BibTeX Extractor

1. Copyright Notice
2. In a Nutshell
3. Functionalities
      3.1. Origin BibTeX Bases
      3.2. Regexes
      3.3. New BibTeX base
      3.4. Configuration Nenu
      3.5. Tips and Tricks

1. Copyright Notice Top

© Copyright 2003 Yann-Gaël Guéhéneuc.

Use and copying of this software and preparation of derivative works
based upon this software are permitted. Any copy of this software or
of any derivative work must include the above copyright notice of
the author, this paragraph and the one after it.

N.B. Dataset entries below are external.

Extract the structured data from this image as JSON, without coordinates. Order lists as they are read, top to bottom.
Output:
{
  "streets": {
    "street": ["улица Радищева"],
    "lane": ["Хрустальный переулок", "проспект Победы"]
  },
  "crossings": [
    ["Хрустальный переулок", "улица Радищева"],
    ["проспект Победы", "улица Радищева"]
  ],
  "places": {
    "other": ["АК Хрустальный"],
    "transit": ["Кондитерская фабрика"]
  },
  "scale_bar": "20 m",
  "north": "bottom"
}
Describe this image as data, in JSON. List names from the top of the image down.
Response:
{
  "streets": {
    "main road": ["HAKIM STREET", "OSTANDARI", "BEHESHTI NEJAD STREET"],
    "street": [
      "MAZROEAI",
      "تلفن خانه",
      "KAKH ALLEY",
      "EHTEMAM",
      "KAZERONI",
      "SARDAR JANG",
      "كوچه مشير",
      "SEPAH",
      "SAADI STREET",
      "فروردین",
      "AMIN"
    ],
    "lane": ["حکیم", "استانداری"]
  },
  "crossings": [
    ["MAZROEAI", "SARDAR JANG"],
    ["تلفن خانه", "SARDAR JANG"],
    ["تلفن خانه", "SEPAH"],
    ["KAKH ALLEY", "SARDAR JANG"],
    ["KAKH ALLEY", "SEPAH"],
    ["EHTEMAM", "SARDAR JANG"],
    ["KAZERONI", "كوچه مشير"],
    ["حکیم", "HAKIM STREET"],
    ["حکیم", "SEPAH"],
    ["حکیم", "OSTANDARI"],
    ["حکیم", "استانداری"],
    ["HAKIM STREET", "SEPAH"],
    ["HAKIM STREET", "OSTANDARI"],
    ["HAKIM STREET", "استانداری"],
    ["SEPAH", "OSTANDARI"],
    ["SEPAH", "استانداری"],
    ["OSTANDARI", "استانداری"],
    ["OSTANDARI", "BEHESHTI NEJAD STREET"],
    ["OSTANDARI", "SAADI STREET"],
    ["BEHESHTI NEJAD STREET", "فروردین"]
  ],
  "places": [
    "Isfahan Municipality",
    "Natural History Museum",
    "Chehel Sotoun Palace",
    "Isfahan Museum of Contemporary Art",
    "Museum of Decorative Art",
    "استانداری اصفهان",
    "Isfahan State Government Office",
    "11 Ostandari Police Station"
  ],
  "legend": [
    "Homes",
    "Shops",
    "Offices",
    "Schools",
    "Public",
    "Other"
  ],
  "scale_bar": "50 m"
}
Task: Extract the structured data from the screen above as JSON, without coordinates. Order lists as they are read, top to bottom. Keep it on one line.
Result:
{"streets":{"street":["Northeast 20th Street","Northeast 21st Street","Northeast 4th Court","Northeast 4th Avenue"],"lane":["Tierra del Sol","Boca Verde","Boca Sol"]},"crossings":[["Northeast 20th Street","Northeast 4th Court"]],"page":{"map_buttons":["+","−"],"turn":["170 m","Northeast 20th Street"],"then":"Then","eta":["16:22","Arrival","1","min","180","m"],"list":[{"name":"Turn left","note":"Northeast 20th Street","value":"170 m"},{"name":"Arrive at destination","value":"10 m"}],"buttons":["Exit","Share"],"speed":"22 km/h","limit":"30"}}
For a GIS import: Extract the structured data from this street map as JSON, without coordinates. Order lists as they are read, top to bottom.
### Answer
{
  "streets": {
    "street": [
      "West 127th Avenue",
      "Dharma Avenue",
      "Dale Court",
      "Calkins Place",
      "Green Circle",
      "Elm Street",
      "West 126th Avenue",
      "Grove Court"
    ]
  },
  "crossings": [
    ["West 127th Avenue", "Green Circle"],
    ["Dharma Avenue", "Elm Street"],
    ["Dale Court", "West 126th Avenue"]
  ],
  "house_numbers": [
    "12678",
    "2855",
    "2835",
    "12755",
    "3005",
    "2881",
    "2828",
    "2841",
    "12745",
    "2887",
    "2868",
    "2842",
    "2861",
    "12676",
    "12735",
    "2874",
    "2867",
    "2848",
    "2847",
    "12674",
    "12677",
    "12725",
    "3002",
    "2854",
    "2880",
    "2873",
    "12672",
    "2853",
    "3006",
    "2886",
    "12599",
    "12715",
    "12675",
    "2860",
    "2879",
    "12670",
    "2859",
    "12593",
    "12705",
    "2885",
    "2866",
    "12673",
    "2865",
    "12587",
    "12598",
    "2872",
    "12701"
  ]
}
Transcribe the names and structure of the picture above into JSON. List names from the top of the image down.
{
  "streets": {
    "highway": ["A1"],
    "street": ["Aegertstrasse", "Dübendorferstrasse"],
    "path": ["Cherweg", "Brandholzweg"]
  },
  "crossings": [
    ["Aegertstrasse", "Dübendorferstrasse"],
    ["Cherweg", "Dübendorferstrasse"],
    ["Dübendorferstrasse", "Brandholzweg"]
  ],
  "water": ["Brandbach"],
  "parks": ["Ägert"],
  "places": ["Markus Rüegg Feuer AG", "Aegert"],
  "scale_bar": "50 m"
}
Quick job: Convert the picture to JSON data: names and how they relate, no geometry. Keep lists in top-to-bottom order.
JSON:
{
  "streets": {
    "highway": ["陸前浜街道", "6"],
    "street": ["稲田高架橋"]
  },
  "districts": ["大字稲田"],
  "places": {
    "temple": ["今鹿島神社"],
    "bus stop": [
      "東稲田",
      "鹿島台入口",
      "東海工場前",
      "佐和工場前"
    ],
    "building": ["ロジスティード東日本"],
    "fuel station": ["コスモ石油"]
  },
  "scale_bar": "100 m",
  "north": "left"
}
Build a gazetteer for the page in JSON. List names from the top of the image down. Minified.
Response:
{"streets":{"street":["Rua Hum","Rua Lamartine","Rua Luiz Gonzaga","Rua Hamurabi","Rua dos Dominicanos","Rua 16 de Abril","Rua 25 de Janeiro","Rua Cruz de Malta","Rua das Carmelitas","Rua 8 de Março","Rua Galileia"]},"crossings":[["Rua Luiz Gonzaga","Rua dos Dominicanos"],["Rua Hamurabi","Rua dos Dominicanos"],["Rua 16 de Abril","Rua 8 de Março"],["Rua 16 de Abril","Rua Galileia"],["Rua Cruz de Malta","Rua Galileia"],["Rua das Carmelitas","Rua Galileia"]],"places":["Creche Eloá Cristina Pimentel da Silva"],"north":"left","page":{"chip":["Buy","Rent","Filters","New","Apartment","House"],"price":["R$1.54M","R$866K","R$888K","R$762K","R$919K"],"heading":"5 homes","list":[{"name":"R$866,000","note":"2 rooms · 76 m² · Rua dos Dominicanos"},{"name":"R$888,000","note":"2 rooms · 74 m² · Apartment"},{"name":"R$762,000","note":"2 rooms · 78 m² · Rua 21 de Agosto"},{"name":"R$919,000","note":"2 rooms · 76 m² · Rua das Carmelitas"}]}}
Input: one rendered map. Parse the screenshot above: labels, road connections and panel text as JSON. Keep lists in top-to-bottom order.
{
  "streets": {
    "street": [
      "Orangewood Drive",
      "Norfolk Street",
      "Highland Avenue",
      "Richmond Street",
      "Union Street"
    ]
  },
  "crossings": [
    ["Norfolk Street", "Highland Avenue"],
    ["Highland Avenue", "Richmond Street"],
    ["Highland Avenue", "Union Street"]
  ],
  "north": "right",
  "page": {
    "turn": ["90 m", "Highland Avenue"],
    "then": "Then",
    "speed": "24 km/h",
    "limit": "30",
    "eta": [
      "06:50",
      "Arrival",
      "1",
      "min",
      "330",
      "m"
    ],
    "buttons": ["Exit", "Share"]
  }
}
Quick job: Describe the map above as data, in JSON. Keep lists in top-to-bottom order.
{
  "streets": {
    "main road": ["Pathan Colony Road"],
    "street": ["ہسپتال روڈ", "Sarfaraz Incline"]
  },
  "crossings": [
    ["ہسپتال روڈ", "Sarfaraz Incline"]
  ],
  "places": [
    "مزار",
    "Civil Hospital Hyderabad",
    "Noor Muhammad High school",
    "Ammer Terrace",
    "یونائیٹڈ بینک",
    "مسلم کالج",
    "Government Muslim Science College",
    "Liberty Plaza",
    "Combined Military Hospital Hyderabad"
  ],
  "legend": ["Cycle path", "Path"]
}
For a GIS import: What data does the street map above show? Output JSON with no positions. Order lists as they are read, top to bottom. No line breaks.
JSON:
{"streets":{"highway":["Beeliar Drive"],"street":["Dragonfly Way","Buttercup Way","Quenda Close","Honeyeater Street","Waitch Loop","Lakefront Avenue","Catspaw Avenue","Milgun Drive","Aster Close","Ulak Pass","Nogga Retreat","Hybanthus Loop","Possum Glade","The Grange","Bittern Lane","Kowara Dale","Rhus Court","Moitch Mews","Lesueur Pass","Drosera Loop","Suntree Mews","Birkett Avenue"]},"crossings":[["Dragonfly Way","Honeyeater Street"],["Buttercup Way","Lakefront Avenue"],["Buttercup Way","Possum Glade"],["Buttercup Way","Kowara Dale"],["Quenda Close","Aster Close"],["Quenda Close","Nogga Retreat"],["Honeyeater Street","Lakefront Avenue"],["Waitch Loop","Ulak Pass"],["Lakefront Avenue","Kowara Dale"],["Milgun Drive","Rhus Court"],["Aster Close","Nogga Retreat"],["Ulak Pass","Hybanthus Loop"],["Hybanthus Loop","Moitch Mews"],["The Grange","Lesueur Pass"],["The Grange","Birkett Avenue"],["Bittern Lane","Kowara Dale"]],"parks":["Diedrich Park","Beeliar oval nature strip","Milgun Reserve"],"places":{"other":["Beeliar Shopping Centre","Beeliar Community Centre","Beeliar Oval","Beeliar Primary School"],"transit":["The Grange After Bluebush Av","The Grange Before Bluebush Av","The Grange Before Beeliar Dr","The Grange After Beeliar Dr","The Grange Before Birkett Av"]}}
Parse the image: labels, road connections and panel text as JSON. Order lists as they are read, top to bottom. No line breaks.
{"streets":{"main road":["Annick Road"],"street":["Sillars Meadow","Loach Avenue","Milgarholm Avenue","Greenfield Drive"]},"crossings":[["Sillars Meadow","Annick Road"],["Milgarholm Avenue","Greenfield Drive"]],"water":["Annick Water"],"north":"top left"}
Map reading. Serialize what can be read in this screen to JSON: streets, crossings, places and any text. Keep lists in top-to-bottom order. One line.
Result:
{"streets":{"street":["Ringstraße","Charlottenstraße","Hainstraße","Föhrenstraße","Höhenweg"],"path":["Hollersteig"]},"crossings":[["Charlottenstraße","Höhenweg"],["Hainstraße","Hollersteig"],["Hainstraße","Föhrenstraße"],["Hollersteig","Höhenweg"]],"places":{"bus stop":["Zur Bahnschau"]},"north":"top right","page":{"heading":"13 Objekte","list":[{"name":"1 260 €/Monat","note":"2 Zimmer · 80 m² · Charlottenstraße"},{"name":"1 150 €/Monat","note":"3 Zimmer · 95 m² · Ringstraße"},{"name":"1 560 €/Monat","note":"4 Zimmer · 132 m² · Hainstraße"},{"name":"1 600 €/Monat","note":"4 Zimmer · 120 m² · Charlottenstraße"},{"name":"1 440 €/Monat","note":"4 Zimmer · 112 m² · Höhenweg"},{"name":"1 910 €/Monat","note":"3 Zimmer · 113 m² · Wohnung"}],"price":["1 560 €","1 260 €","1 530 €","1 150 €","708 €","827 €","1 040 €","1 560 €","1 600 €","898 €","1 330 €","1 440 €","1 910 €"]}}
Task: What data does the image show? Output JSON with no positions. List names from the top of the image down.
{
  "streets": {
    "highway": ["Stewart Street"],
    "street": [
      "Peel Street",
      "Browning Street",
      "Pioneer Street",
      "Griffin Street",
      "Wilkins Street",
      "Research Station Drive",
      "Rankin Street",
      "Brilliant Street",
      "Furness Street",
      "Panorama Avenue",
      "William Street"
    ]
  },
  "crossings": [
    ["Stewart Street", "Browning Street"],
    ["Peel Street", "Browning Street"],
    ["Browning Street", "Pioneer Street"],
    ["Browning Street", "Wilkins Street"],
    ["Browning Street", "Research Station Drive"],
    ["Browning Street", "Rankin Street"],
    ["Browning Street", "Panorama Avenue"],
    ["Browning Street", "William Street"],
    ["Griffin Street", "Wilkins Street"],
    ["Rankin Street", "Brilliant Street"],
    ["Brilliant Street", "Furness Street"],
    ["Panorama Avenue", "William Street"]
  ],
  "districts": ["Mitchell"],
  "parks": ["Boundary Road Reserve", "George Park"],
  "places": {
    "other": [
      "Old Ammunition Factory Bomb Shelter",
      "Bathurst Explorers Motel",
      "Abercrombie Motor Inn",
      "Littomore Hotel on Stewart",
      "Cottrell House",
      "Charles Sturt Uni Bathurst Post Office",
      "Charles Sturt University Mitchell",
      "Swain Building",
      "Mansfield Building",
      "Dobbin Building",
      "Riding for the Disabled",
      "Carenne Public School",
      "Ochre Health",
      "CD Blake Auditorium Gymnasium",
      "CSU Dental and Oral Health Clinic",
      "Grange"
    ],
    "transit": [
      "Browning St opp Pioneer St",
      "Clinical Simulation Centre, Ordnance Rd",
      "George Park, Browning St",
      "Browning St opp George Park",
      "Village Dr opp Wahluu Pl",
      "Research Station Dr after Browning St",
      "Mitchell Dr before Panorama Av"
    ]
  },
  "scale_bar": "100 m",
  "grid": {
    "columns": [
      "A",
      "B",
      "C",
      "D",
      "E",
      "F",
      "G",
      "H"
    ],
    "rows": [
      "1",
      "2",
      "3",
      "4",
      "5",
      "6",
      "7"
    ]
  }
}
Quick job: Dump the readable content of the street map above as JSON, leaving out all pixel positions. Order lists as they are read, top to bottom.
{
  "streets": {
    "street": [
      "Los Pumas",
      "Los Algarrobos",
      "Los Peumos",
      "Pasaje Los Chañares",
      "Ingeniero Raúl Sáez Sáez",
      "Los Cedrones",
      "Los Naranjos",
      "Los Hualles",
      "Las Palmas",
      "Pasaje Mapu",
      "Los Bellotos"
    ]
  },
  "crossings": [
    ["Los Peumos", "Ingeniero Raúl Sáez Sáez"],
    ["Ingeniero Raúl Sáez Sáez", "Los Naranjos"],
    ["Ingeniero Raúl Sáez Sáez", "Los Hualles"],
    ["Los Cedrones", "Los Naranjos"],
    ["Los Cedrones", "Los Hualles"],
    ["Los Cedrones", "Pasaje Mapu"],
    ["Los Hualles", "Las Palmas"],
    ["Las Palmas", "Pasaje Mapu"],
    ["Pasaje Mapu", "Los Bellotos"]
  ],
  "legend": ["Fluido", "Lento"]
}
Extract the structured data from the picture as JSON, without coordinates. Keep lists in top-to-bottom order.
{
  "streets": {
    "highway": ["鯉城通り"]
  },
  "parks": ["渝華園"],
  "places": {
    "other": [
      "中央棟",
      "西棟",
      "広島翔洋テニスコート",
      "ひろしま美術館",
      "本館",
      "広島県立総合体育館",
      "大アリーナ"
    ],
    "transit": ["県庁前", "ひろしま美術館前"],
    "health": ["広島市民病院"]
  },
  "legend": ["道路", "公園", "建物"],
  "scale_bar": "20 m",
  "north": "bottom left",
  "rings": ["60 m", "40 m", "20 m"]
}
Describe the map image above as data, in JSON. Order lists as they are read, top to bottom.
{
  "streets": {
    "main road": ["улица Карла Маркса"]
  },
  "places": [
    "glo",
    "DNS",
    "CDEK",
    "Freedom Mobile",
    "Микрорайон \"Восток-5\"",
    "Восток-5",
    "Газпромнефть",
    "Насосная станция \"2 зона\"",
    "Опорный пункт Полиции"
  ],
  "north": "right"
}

This software is made available AS IS, and THE AUTHOR DISCLAIMS
ALL WARRANTIES, EXPRESS OR IMPLIED, INCLUDING WITHOUT LIMITATION THE
IMPLIED WARRANTIES OF MERCHANTABILITY AND FITNESS FOR A PARTICULAR
PURPOSE, AND NOT WITHSTANDING ANY OTHER PROVISION CONTAINED HEREIN,
ANY LIABILITY FOR DAMAGES RESULTING FROM THE SOFTWARE OR ITS USE IS
EXPRESSLY DISCLAIMED, WHETHER ARISING IN CONTRACT, TORT (INCLUDING
NEGLIGENCE) OR STRICT LIABILITY, EVEN IF THE AUTHOR IS ADVISED OF THE
POSSIBILITY OF SUCH DAMAGES.

All Rights Reserved.

2. In a Nutshell Top

BibTeX Extractor is a tool to extract BibTeX entries from a set of BibTeX bases using regular expressions.

BibTeX Extractor automates the task of extracting subset of BibTeX bases to be used with BibTeX styles, such as Multilingual.sty and Bibtopic.sty.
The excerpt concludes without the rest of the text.